In the econometric literature, SAST-Judge also denotes a "sharp" specification test for the judge leniency IV design (Coulibaly et al., 2024). Here, SAST-Judge leverages the observable distributional implications (as inequalities over treated/untreated expectations conditional on instrument propensity) to assess the validity of random assignment, exclusion, and monotonicity, using test statistics based on gridwise unconditional moments. Under violations, identification can be salvaged via partial monotonicity and exclusion, recovering local marginal treatment effects. Simulation studies show the sharp SAST-Judge test outperforms non-sharp alternatives and empirically detects subtle design violations in real-world judicial data.

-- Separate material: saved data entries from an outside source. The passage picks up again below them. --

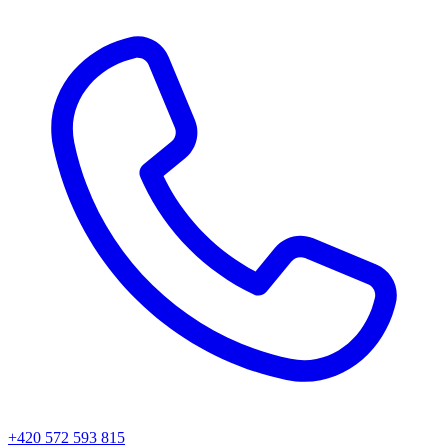
+420 572 593 815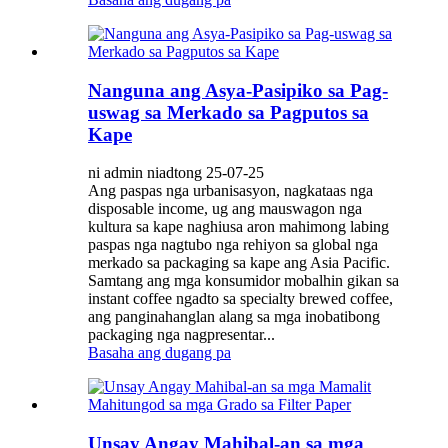
Nanguna ang Asya-Pasipiko sa Pag-
uswag sa Merkado sa Pagputos sa
Kape
ni admin niadtong 25-07-25
Ang paspas nga urbanisasyon, nagkataas nga
disposable income, ug ang mauswagon nga
kultura sa kape naghiusa aron mahimong labing
paspas nga nagtubo nga rehiyon sa global nga
merkado sa packaging sa kape ang Asia Pacific.
Samtang ang mga konsumidor mobalhin gikan sa
instant coffee ngadto sa specialty brewed coffee,
ang panginahanglan alang sa mga inobatibong
packaging nga nagpresentar...
Basaha ang dugang pa
Unsay Angay Mahibal-an sa mga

7. Adoption, Operationalization, and Best Practices

Successful SAST-Judge implementation necessitates:

Investment in unified taxonomies and reporting normalization
Continuous benchmark updates with recently discovered CVEs for realism and data-leakage avoidance
Hybridization with LLMs and agentic workflows supporting actionable, single-label predictions enforced via prompting or post-processing
Metric-driven evaluation, emphasizing operational cost metrics (e.g., triage cost) and MCC in imbalanced settings
Integration as policy gates in CI/CD pipelines, dashboarding of high-risk counts, false positive rates, and average remediation delays

Potential pitfalls include underestimating the labor for taxonomy alignment; oversampling synthetic, non-representative benchmarks; or failure to monitor model and tool failure modes (e.g., parser or decompiler errors leading to silent FNs) (Zhu et al., 2024, Feiglin et al., 6 Jan 2026).

By adhering to SAST-Judge principles, evaluation frameworks can support reproducible, fair, and extensible benchmarking of security analysis systems across both program analysis and econometric applications.